Alice in Chains had a unique sound, and I've never heard a guitarist that sounds like Kim Thayil of Soundgarden. So, bonus points there.

In terms of being influential, I would say Joy Division and probably Outkast are about it for this list.
 
I have newfound respect for Billy Idol after listening to several of his shows on Sirius XM. I had no idea how embedded he was in the early days of London's punk scene as a roadie and club kid before GenX. Oh, and "Eyes without a Face" is his best song.

Ironically, he nearly went blind making that video. The contacts he was wearing became attached to his eyeballs thanks to all the fire & smoke on the set.
 
Outkast ushered in an era of experimental hip-hop and were extremely influential in establishing Atlanta as a hip-hop hotbed. They seem to be the one tap-in here. I'd vote White Stripes and JD/NO next, then Soundgarden. That's all for me.
 
Alice in Chains had a unique sound, and I've never heard a guitarist that sounds like Kim Thayil of Soundgarden. So, bonus points there.

I've probably noted this here, so advance apologies for the redundancy, but Alice in Chains was as hair metal as it got for a hot minute. They opened for Poison in the summer of '91, just before the giant shift in musical tastes. Most of these bands started out trying to copy the Sunset Strip bands and pivoted fast once ship changed. Pantera was hardcore hair metal for their first few pre-Anselmo records. Their non-Anselmo album covers are hilariously awful. Shotgun Messiah went from hair metal to industrial in one record. All of which is to say I'd give Soundgarden a vote b/c I think they were more original than the rest. I don't remember them ever having much of a hair metal bent. They started out sludgy and gloomy before polishing it a bit.
 
Nirvana stands apart a bit for me because their evolution was different and has aged better. "In Utero" is quite possibly the best album of the 90s and a big jump from "Nevermind" in my opinion, even if "Nevermind" is more "tuneful". I get the Pixies comparison, but they took it further and louder.

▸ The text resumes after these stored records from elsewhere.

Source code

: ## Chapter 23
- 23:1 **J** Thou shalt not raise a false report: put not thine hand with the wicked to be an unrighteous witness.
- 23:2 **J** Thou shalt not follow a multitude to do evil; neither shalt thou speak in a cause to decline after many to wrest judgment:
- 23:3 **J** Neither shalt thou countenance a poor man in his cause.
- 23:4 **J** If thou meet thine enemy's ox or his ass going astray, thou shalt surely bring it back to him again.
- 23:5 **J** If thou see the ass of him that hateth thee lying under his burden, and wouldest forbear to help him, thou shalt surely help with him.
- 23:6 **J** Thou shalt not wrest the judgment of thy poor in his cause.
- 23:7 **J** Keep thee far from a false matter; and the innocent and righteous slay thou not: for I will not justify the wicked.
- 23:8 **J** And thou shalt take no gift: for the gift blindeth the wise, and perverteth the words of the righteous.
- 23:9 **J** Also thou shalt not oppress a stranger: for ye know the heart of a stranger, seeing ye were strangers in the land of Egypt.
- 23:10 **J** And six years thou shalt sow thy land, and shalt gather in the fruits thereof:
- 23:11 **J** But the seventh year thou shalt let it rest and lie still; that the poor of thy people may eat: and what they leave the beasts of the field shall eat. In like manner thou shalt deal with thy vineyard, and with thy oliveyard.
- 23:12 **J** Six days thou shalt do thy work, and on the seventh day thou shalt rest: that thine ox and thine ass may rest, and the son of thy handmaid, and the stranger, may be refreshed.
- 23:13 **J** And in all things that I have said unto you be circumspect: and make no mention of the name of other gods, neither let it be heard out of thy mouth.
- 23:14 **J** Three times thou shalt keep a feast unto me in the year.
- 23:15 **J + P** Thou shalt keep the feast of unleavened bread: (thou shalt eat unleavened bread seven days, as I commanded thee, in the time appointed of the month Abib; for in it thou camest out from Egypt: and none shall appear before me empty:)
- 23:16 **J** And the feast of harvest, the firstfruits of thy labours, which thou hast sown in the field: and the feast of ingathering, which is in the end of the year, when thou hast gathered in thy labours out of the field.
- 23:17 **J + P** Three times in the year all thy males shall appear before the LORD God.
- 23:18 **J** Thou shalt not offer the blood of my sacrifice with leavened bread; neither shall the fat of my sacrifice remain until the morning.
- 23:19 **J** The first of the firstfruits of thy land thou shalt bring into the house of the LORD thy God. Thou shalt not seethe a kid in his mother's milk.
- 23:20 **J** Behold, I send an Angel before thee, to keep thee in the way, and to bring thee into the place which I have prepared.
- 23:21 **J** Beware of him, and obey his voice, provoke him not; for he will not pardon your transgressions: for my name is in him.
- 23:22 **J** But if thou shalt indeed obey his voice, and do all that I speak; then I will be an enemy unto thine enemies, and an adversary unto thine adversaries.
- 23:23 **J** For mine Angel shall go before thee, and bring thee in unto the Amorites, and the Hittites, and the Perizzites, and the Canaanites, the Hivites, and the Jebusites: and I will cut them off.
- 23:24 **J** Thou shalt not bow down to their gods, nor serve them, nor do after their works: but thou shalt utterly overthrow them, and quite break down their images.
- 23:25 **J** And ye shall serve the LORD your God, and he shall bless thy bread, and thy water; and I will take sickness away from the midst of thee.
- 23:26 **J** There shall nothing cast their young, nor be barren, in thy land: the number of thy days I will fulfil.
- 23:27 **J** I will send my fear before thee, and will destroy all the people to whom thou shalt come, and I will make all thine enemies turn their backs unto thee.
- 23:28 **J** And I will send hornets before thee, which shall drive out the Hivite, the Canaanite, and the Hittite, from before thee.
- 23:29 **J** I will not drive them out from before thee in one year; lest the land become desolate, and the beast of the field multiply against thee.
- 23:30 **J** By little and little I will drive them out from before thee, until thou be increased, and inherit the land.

Pearl Jam's best album is probably "Vitalogy", but it wasn't that big of a leap from "Ten" or "Vs". "Ten" is weird. It's probably their "grungiest", but has also aged the worst? I never want to hear "Even Flow" again as long as I live. Then again, "Alive" sounded really cool when it came out (it was floating around MTV for about a year before it finally broke) and has aged better than some of PJ's other ones.

Hate to say it, but most of the other grunge bands were very much of the moment, much in the same way a lot of the 1960s San Francisco bands were. I would think 90s grunge sounds just as aged to my kids' ears as 60s acid music sounded to mine, even if there's good songs in both genres that stand the test of time. Screaming Trees is to Seattle grunge as Moby Grape is to San Francisco psychedelia if you get my drift on this.
 
Ha! I haven't. Just know more than I should about hair metal and hair metal-adjacent acts!
He made a ton of the same points, so that's why I thought you might have. Pantera basically has made it impossible to find its early stuff because it's so cringy.